Background Agents

Assign a task to an AI coding agent and let it work on the implementation while you focus on something else.

This feature may need to be enabled for your workspace.

Overview

Background agents let you hand off implementation work from a task directly to an AI coding agent. You select a task, point the agent at your repository, and it runs autonomously — reading the task description, understanding the codebase, writing code, and opening a pull request when it's done. You don't need to wait for it to finish. The agent works in the background and reports status back as it progresses.

This is designed for teams that want to move from a written brief and task list to working code without manual hand-off steps. Once your plan is generated and tasks are defined, individual tasks can be delegated to a background agent for execution.

How It Works

  1. Select a task — Navigate to a task in a brief's task list. Background agents work at the individual task level. The task's title, description, acceptance criteria, and any subtasks are all passed to the agent as context.

  2. Configure the run — Specify the repository URL and branch the agent should work from. You can optionally set the target branch name for the pull request and provide additional context instructions for the agent.

  3. Launch the agent — The agent starts working immediately. Hamster records the run and begins receiving status updates from the agent provider as the run progresses.

  4. Track progress — The task view shows the current agent run status. When the agent completes, it opens a pull request in your repository. The run record in Hamster links to the PR so your team can review the work.

What the Agent Receives

When you launch a background agent for a task, it receives:

  • The task title and full description
  • The brief document content, giving the agent the full project context
  • Any subtasks, which the agent treats as implementation steps
  • The repository and branch to work from
  • Your additional context instructions, if provided

The agent uses this to understand not just what to build, but why — which leads to more contextually appropriate implementation decisions.

Agent Run States

Each run moves through a set of states that Hamster tracks and displays:

  • Pending — The run has been created and the agent is starting up
  • Running — The agent is actively working in the repository
  • Completed — The agent finished and opened a pull request
  • Failed — The agent encountered an error; the run record includes details
  • Cancelled — The run was cancelled before completion

Only one background agent run can be active for a given task at a time. If you try to launch a second run while one is in progress, you'll need to wait for it to finish or cancel it first.

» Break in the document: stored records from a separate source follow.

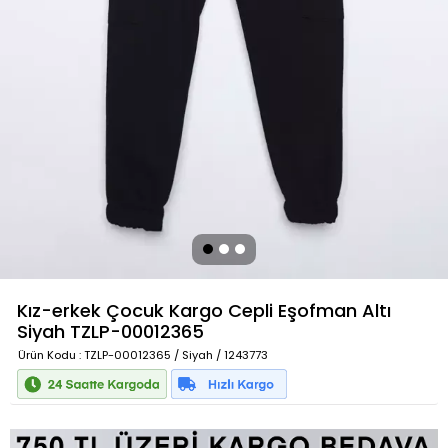
Kız-erkek Çocuk Kargo Cepli Eşofman Altı
Siyah
TZLP-00012365
Ürün Kodu
: TZLP-00012365 / Siyah / 1243773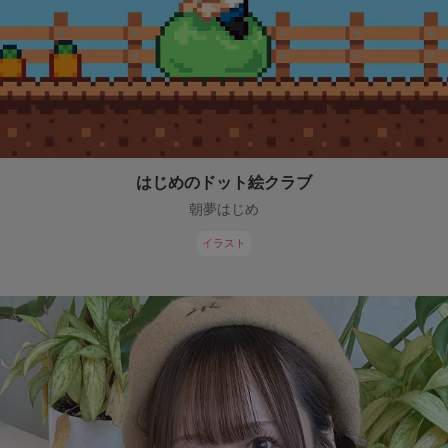
はじめのドット絵クラブ
朝夢はじめ
イラスト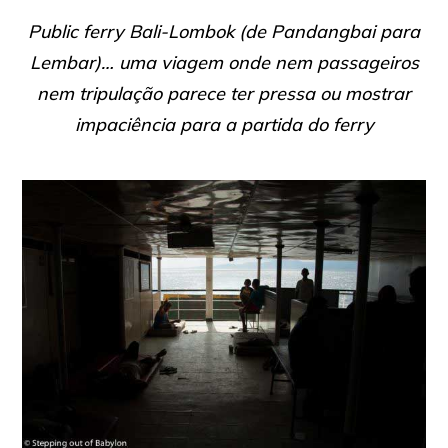
Public ferry Bali-Lombok (de Pandangbai para
Lembar)… uma viagem onde nem passageiros
nem tripulação parece ter pressa ou mostrar
impaciência para a partida do ferry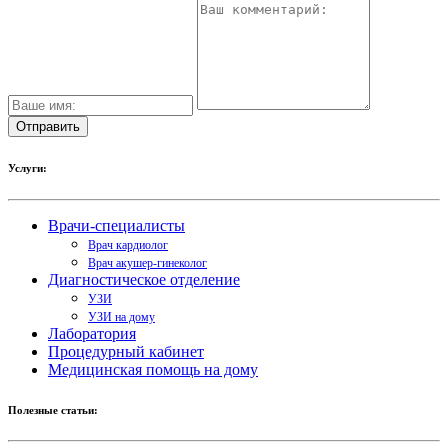
Услуги:
Врачи-специалисты
Врач кардиолог
Врач акушер-гинеколог
Диагностическое отделение
УЗИ
УЗИ на дому
Лаборатория
Процедурный кабинет
Медицинская помощь на дому
Полезные статьи: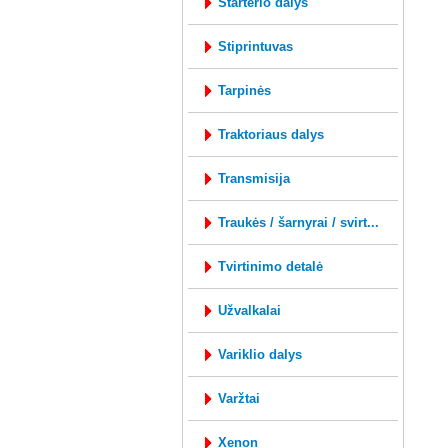
starterio dalys
stiprintuvas
tarpinės
traktoriaus dalys
transmisija
traukės / šarnyrai / svirt...
tvirtinimo detalė
užvalkalai
variklio dalys
varžtai
xenon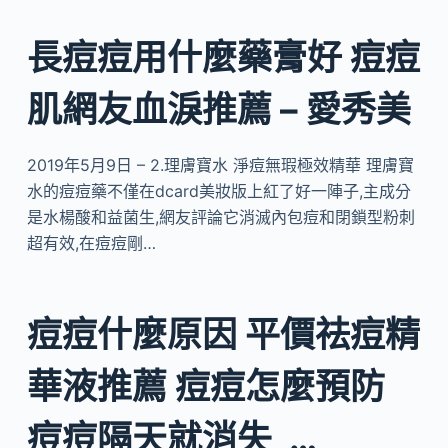
長痘痘用什麼藥膏好 痘痘
肌網友血淚推薦 – 愛秀美
2019年5月9日 – 2.理膚寶水 淨痘無瑕極效精華 理膚寶
水的痘痘藥不僅在dcard美妝版上紅了好一陣子,主成分
是水楊酸和益菌生,網友評論它消滅內包痘和閉鎖型粉刺
超有效,在痘痘剛…
痘痘什麼原因 平價祛痘精
華液推薦 痘痘怎麼預防
痘痘隔天就消失_…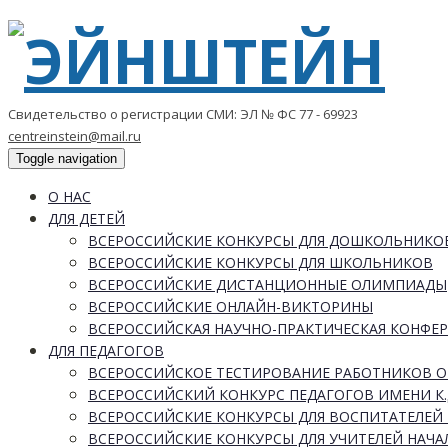
Свидетельство о регистрации СМИ: ЭЛ № ФС 77 - 69923
centreinstein@mail.ru
Toggle navigation
О НАС
ДЛЯ ДЕТЕЙ
ВСЕРОССИЙСКИЕ КОНКУРСЫ ДЛЯ ДОШКОЛЬНИКО
ВСЕРОССИЙСКИЕ КОНКУРСЫ ДЛЯ ШКОЛЬНИКОВ
ВСЕРОССИЙСКИЕ ДИСТАНЦИОННЫЕ ОЛИМПИАДЫ
ВСЕРОССИЙСКИЕ ОНЛАЙН-ВИКТОРИНЫ
ВСЕРОССИЙСКАЯ НАУЧНО-ПРАКТИЧЕСКАЯ КОНФЕ
ДЛЯ ПЕДАГОГОВ
ВСЕРОССИЙСКОЕ ТЕСТИРОВАНИЕ РАБОТНИКОВ 
ВСЕРОССИЙСКИЙ КОНКУРС ПЕДАГОГОВ ИМЕНИ К.
ВСЕРОССИЙСКИЕ КОНКУРСЫ ДЛЯ ВОСПИТАТЕЛЕЙ 
ВСЕРОССИЙСКИЕ КОНКУРСЫ ДЛЯ УЧИТЕЛЕЙ НАЧ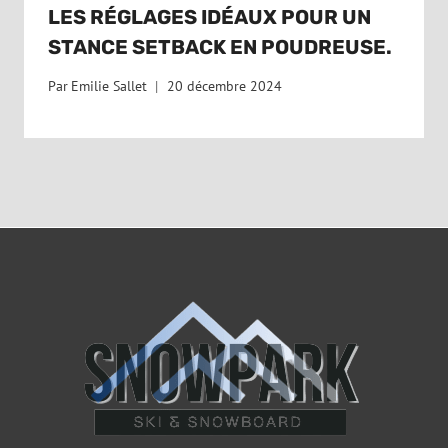
LES RÉGLAGES IDÉAUX POUR UN
STANCE SETBACK EN POUDREUSE.
Par
Emilie Sallet
20 décembre 2024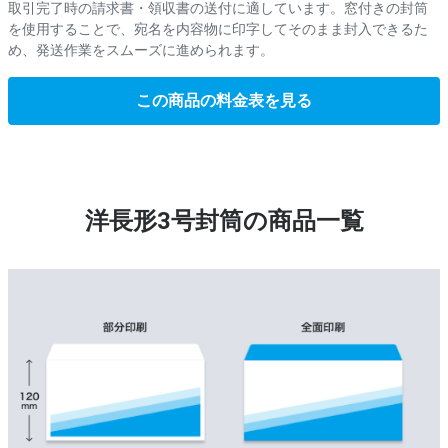
取引完了時の請求書・領収書の送付に適しています。窓付きの封筒
を使用することで、宛名を内容物に印字してそのまま封入できるた
め、発送作業をスムーズに進められます。
この商品の料金表を見る
洋長形3号封筒の商品一覧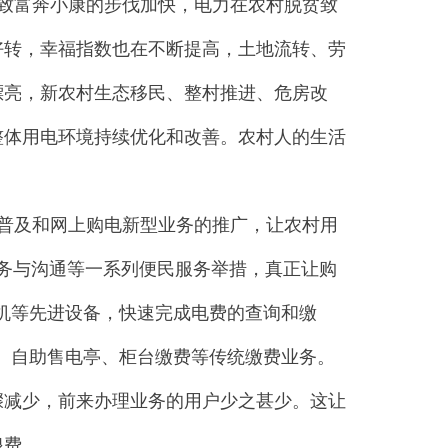
致富奔小康的步伐加快，电力在农村脱贫致
好转，幸福指数也在不断提高，土地流转、劳
漂亮，新农村生态移民、整村推进、危房改
整体用电环境持续优化和改善。农村人的生活
普及和网上购电新型业务的推广，让农村用
服务与沟通等一系列便民服务举措，真正让购
S机等先进设备，快速完成电费的查询和缴
机、自助售电亭、柜台缴费等传统缴费业务。
骤减少，前来办理业务的用户少之甚少。这让
浪费。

Setting Up Background Agents

Background agents require an API key for the agent provider connected to your workspace. The key is stored securely in your workspace vault and used to authenticate agent launch requests.

To configure:

  1. Go to your workspace settings and find the Background Agents section
  2. Add your agent provider API key
  3. Enable the configuration

Once configured, the option to launch a background agent becomes available on any task in your workspace.

Key Capabilities

  • Full task context: The agent reads the brief document alongside the task, so it understands the broader project before writing any code.

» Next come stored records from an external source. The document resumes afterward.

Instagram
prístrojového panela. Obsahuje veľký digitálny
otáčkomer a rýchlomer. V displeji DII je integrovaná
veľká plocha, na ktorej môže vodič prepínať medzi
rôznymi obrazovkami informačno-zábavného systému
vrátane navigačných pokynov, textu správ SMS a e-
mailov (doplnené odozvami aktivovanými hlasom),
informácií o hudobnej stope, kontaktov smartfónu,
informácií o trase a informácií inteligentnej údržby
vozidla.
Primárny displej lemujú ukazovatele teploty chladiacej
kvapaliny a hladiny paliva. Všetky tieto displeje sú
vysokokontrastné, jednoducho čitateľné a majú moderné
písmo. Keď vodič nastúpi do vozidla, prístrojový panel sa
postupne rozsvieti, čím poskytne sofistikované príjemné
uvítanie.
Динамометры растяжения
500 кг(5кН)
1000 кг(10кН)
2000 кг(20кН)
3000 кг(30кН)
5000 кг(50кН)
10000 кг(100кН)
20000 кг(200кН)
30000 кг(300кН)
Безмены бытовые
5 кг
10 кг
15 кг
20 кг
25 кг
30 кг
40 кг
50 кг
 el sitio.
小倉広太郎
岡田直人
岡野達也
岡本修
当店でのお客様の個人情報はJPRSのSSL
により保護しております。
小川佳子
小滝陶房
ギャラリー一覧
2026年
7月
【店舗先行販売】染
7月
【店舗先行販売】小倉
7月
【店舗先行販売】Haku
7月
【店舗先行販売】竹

  • Pull request creation: By default, the agent opens a pull request when it finishes. The PR is linked back to the task run in Hamster.

  • Real-time status updates: The task view stays current as the run progresses, without manual refreshing.

  • Run history: Each agent run is recorded with its status, timestamps, and outcome. You can review the history of runs on a task over time.

  • Non-blocking: Launching an agent doesn't block you in any way. Close the tab, work on something else, or start another session — the agent continues running independently.

Tips

  • Write clear, specific task descriptions before launching an agent. The more precisely the acceptance criteria are written, the better the agent's output will be.
  • Add subtasks to break down the implementation into discrete steps. The agent uses subtasks as an implementation guide.
  • Use the additional context field to provide constraints the agent should follow: "use the existing authentication middleware," "follow the patterns in the users module," "avoid changing the database schema."
  • Check the pull request carefully before merging. Background agents are capable, but code review remains important — especially for tasks with security implications or complex integration points.
  • If a run fails, check the run details for an error description. Common causes include repository access issues or ambiguous task instructions that the agent couldn't resolve.